Il nome dell’operazione viene dal libro di Geremia (31, 15-17): «Così dice il Signore: “Una voce si ode da Rama, lamento e pianto amaro: Rachele piange i suoi figli, rifiuta d’essere consolata perché non sono più”. Dice il Signore: “Trattieni la voce dal pianto, i tuoi occhi dal versare lacrime, perché c'è un compenso per le tue pene; essi torneranno dal paese nemico. C’è una speranza per la tua discendenza [...]”». Oggi i ritiri offerti dalla Vineyard sono 600 all’anno in 47 degli Stati Uniti d’America e 17 altri Paesi (Canada, Portogallo, Irlanda, Gran Bretagna, Malta, Russia, Australia e Nuova Zelanda, Hong Kong, Taiwan, nonché diversi luoghi dell’Africa e dell’America Latina). Frequentati da coppie sposate, madri, padri, nonni e familiari di bambini abortiti, così come da personale sanitario coinvolto nell’aborto, rendono palpabile quanto larga e concreta sia la ferita tanto dell’aborto quanto del trauma che avvilisce chi vi è passato. Nella Vineyard nessuno è giudicato, nessuno scrive sulla sabbia i peccati di chi non ha titoli per scagliare la prima pietra: le lebbrose del nostro tempo vengono invece accompagnate giù nell’ade per risalire, assieme, la china verso il cielo.
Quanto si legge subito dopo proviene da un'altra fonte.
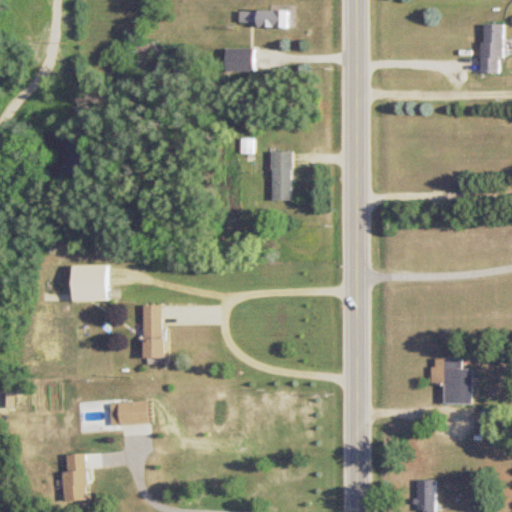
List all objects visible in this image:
building: (274, 18)
building: (495, 48)
building: (243, 59)
road: (419, 59)
road: (45, 63)
road: (434, 91)
building: (284, 175)
road: (434, 196)
road: (356, 255)
road: (434, 273)
building: (95, 281)
road: (222, 323)
building: (158, 328)
building: (456, 379)
road: (411, 409)
building: (139, 410)
building: (81, 476)
building: (429, 495)
road: (203, 508)
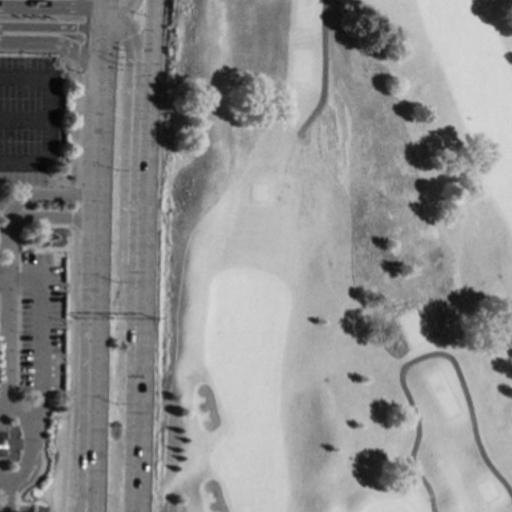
Dal 2003 l'apostolato della Vineyard è sponsorizzato ufficialmente dall’ambiente umano di quel vero e proprio network di caritativa a favore della vita che è “Priests for Life”, diretto dal leader indiscusso della “nuova generazione” degli antiabortista statunitensi, il sacerdote cattolico Frank A. Pavone. Sotto la sua ala si moltiplicano uno dopo l’altro gruppi e agenzie, anche interconfessionali, fra cui spiccano - dopo la Vineyard (don Pavone ne è il direttore pastorale) e l’apostolato “Gospel for Life” sotto la cui egida opera il citato PNCI - la campagna cattolico-anglicana “Silent No More” (l’outing di madri e padri passati per il dramma dell’aborto) e l’African-American Outreach diretto da Alveda King, nipote di Martin Luther King, per la quale il movimento dei diritti civili di ieri è oggi il movimento pro-life.

Oggi la Vineyard esiste anche in Italia, si chiama La Vigna di Rachele ed è coordinata da Monika Rodman Montanaro che opera assieme al cappellano dell’ospedale di Caserta, il padre cappuccino Rosario Perucatti, e alla psicologa Valeria D’Antonio. Con il nihil obstat della Chiesa e la benedizione del cardinale Renato Martino, presidente emerito del Pontificio Consiglio per la Giustizia e la Pace, la Vigna agisce sovente - ma non solo - attraverso il Progetto Rachele, cioè l’iniziativa originariamente messa a punto dall’attivista Vicki Thorn nel 1984 nell’Arcidiocesi di Milwaukee, nel Wisconsin, che consiste nell’offrire consulenze individuali ma oggi anche servizi specifici di assistenza su base diocesana.

La Vigna ha già tenuto tre ritiri a Bologna in luglio, a novembre e in febbraio. La chiave di tutto è il perdono, il sapersi perdonare. Per l’uomo è cosa difficilissima da farsi, ma è questo l’insegnamento per tutti che Gesù consegnò all’adultera.